I have finally been able to persuade my husband and family to let me go out alone so that I can get some exercise. It is difficult as a foreign woman living here and wanting to keep fit. I cannot go to the gym during the day only early morning or if it is quiet late afternoon. That is because women are not socially accepted in a gym whilst men are present. So they can only attend during the quiet hours. If I do jog around the neighbourhood most times I have to take a chaperone. It must be a sight to see for the neighbours as they gawk at me from their front gates. A white woman in lycra jogging with someone in tow about 5 metres behind trying to keep up. Whilst my husband and family have said I can go alone I know that they don't truly mean it as I am always lectured about how unsafe it is for a foreigner. But how can one continue to live wrapped in cotton? Especially if I am to live between Punjab and Australia.

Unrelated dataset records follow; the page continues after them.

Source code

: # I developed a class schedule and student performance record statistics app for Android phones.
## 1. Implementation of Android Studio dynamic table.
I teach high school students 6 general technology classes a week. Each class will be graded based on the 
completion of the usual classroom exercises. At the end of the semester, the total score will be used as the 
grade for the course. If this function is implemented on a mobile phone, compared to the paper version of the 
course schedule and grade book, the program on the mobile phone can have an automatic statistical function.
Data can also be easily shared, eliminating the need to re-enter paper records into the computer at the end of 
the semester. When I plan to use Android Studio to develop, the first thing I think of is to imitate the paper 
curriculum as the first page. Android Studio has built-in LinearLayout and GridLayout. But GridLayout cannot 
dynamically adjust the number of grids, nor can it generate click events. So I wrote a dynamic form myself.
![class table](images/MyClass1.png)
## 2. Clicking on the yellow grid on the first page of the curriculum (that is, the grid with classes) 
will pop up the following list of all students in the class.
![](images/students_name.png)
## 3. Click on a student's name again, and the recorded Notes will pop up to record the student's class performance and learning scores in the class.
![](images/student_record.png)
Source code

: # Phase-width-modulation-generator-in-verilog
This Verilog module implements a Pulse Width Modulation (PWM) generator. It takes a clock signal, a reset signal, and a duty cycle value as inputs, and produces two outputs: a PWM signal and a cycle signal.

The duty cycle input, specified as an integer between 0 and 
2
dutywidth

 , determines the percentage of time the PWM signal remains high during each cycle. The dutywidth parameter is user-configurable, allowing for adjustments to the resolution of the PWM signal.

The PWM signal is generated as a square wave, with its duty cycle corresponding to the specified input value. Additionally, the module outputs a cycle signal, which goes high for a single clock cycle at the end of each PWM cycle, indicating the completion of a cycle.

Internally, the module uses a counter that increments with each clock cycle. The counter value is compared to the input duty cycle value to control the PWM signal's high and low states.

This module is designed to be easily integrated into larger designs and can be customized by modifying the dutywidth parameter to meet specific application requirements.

Evenings are generally relaxed as we sit for dinner together as a family at 7pm. Naturally we have curry with roti, which can vary between lentils, peas, potatoes, carrots, mustard leaves or some type of Indian squash. As I have written before in my article Dining In Punjab, it can be quite the experience. Burping, slurping and chewing with your mouth open is all acceptable here. In fact it would seem it would be rude not to do so as it shows that you are enjoying your meal. My mother in law will serve everyone making sure we have fresh roti and our glasses are topped. Then she will join once everyone has been served.
After six months living in Punjab I have finally settled down to their way of life and for most part have accepted what I cannot change. Has anyone else had to adapt to the Indian way of life? I would love to hear your story.